DTE’s long-term energy plan draws widespread criticism at Detroit public hearing
DETROIT – Clean energy businesses, ratepayer advocacy organizations, conservation leaders and more today called on the Michigan Public Service Commission to ensure DTE Energy makes clean, renewable energy a focus of its long-term energy plan.
"Solar and other clean energy options can affordably and reliably meet Michigan's energy needs, all while supporting good local jobs, cleaner air to breathe, and a brighter outlook for future generations. That's why it's so disappointing to see the utility proposing to spend billions of ratepayer dollars on a backwards plan that would prop up the company’s fossil-fueled profits at the expense of community health and wellbeing," said Lavannya Pulluveetil Barrera, Access & Equity Program Manager for Vote Solar. "We hope that rather than approving DTE's dirty plan, the Commission will act in the interests of the many Michiganders who participated in today's public hearing and who know that healthy clean energy is the right path forward for their families and communities."
Both DTE Energy and Consumers Energy are required to submit integrated resource plans, which are plans for how they will generate energy for the next 15 years. These plans come at a pivotal time, as many coal plants in Michigan are reaching the end of their lifespan and the cost of clean, renewable energy, like wind and solar, is at an all-time low.
“DTE Energy’s plan fails to seize on the potential of Michigan’s growing clean energy sector, and instead continues a trend of building big, expensive fossil fuel plants,” said Robert Rafson, P.E, president of Charthouse Energy. “We urge the Commission to ensure DTE Energy keeps our state moving toward clean, renewable energy rather than keeping us grounded in the past.”
Consumers Energy’s plan was approved earlier this month. In contrast to DTE’s plan, Consumers Energy plans to build no new natural gas plants and instead will invest in a significant amount of solar energy and energy efficiency. According to a recent Michigan Public Service Commission report, for every dollar spent on energy efficiency programs, customers realize $3.51 in savings.
“It is the Michigan Public Service Commission’s duty to ensure DTE’s plan is in the best interest of ratepayers, and in its current form, that isn’t the case,” said Robert Nelson, president of the Citizens Utility Board of Michigan. “Michigan has the highest energy costs in the Midwest, and that is unacceptable. We call on the Commission to ensure DTE Energy’s plan reins in rising energy costs by aggressively investing in affordable, clean energy and energy efficiency.”
"The affordability and reliability of Michigan's energy is at risk. DTE is proposing a long-term energy plan that doesn't fully commit to clean energy, like wind, solar, and energy efficiency and relies too much on the old, dirty, and expensive energy sources that Michiganders don't want," said Ariana Gonzalez, senior energy policy analyst for the Natural Resources Defense Council.

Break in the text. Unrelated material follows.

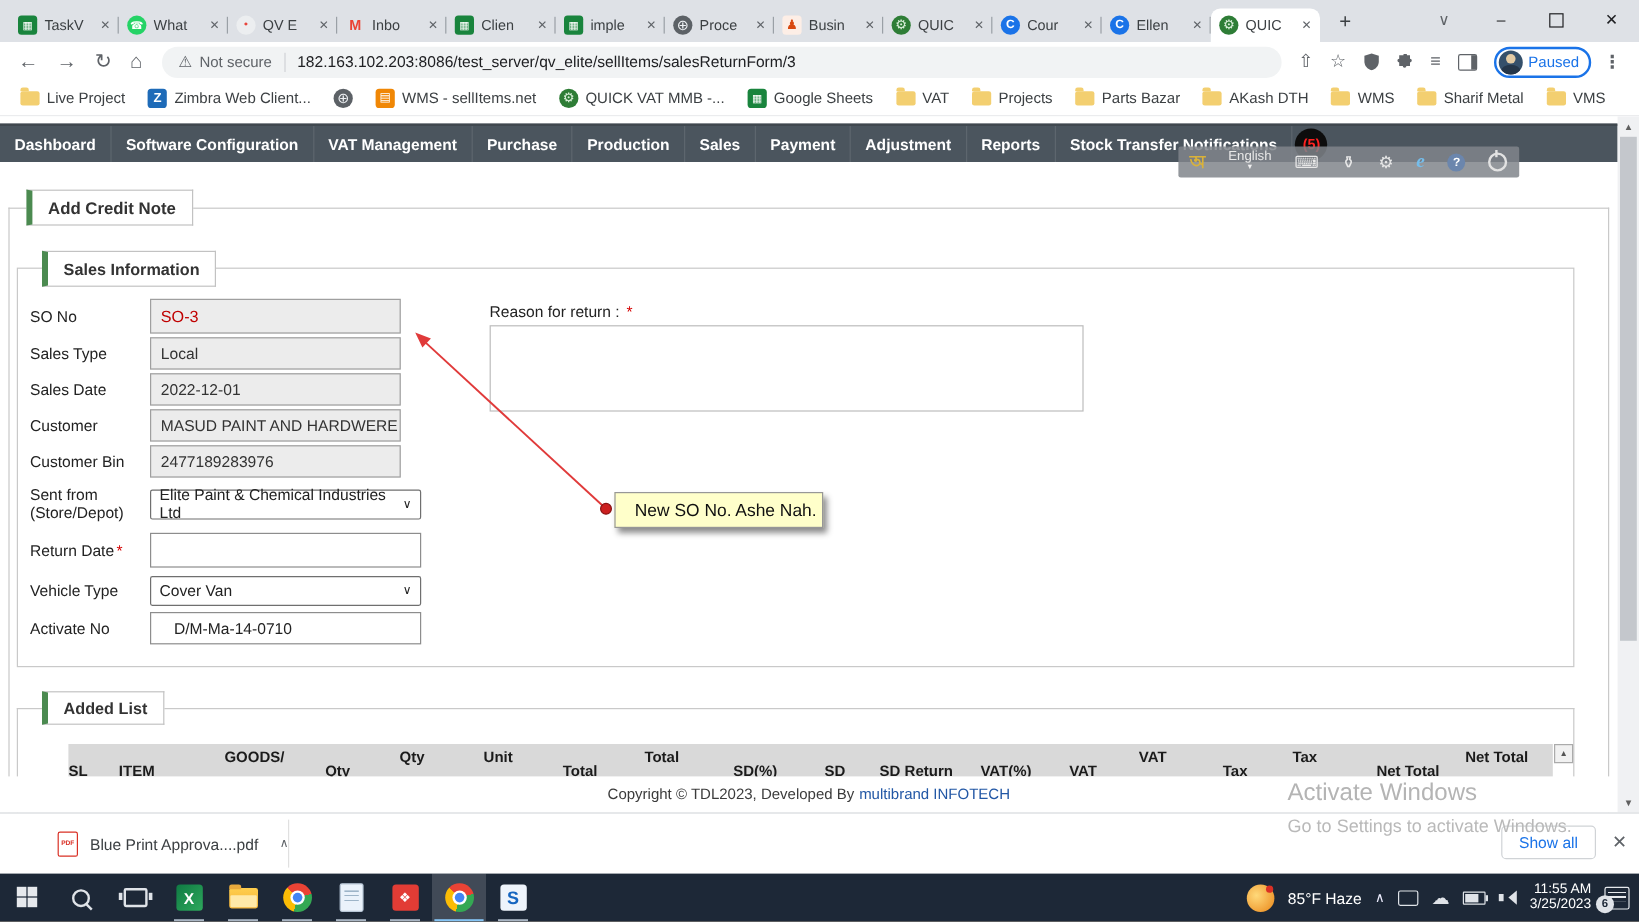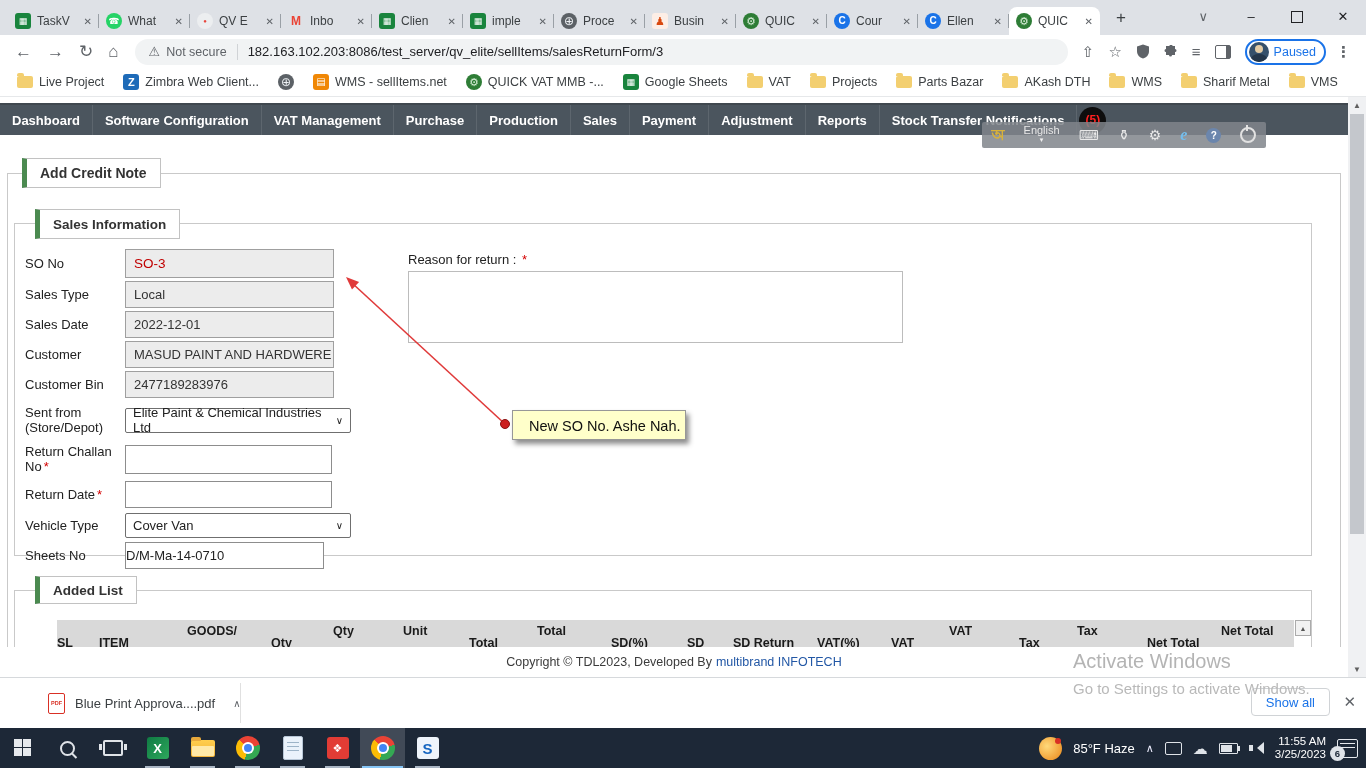"Return Challan No *" div.frow { html: <div> <label>Return Challan No<span>*</span></label> <div></div> </div> -> none }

“At a time when clean, renewable energy is more affordable than coal and fracked gas, DTE Energy continues to push outdated fossil fuel generation,” said Anne Woiwode, executive committee chair for the Sierra Club Michigan Chapter. “We maintain that DTE’s Belle River plant should retire by 2026 and River Rouge must fully retire in 2020, rather than continuing to operate on polluting industrial waste gas. The Michigan Public Service Commission should send DTE back to the drawing board to come up with a plan that aggressively invests in affordable, clean energy.”